PROBLEM DESCRIPTION = Reproduce every one of the records below word for word, omitting the pictures.

━━━ MATERIAL SHOWN

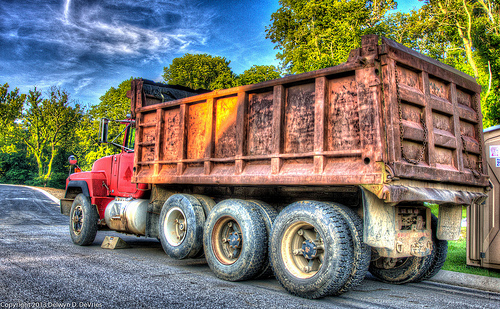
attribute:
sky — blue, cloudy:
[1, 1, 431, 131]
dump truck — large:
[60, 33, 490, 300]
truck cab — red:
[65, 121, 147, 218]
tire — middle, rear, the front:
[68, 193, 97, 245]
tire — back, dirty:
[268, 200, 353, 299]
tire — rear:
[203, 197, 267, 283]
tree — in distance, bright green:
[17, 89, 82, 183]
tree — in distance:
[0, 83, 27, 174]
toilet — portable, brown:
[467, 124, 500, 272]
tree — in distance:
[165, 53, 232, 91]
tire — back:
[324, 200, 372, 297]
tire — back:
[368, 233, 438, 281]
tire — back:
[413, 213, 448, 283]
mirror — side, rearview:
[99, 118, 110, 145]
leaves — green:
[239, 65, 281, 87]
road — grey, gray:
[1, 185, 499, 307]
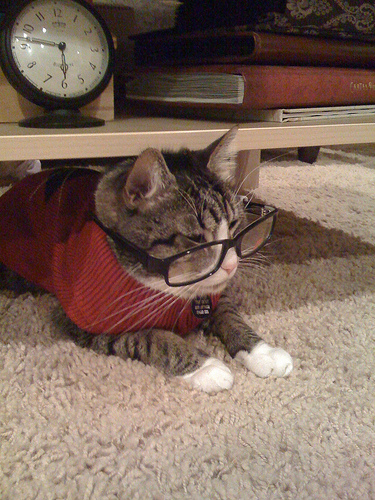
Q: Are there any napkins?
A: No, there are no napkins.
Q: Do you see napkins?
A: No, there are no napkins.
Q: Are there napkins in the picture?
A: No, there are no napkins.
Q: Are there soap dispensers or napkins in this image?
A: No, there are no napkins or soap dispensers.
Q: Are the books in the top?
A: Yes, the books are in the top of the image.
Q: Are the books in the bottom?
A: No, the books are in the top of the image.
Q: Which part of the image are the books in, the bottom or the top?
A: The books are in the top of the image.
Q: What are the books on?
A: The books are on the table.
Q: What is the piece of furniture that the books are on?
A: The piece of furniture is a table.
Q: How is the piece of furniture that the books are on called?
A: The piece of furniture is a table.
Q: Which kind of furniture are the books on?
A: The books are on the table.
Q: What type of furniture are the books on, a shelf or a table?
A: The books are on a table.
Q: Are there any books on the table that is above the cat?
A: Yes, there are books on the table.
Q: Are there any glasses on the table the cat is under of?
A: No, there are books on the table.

━━━━━━

ANSWER BOX =
attribute:
sky — blue, cloudy:
[1, 1, 431, 131]
dump truck — large:
[60, 33, 490, 300]
truck cab — red:
[65, 121, 147, 218]
tire — middle, rear, the front:
[68, 193, 97, 245]
tire — back, dirty:
[268, 200, 353, 299]
tire — rear:
[203, 197, 267, 283]
tree — in distance, bright green:
[17, 89, 82, 183]
tree — in distance:
[0, 83, 27, 174]
toilet — portable, brown:
[467, 124, 500, 272]
tree — in distance:
[165, 53, 232, 91]
tire — back:
[324, 200, 372, 297]
tire — back:
[368, 233, 438, 281]
tire — back:
[413, 213, 448, 283]
mirror — side, rearview:
[99, 118, 110, 145]
leaves — green:
[239, 65, 281, 87]
road — grey, gray:
[1, 185, 499, 307]
Q: Are there any napkins?
A: No, there are no napkins.
Q: Do you see napkins?
A: No, there are no napkins.
Q: Are there napkins in the picture?
A: No, there are no napkins.
Q: Are there soap dispensers or napkins in this image?
A: No, there are no napkins or soap dispensers.
Q: Are the books in the top?
A: Yes, the books are in the top of the image.
Q: Are the books in the bottom?
A: No, the books are in the top of the image.
Q: Which part of the image are the books in, the bottom or the top?
A: The books are in the top of the image.
Q: What are the books on?
A: The books are on the table.
Q: What is the piece of furniture that the books are on?
A: The piece of furniture is a table.
Q: How is the piece of furniture that the books are on called?
A: The piece of furniture is a table.
Q: Which kind of furniture are the books on?
A: The books are on the table.
Q: What type of furniture are the books on, a shelf or a table?
A: The books are on a table.
Q: Are there any books on the table that is above the cat?
A: Yes, there are books on the table.
Q: Are there any glasses on the table the cat is under of?
A: No, there are books on the table.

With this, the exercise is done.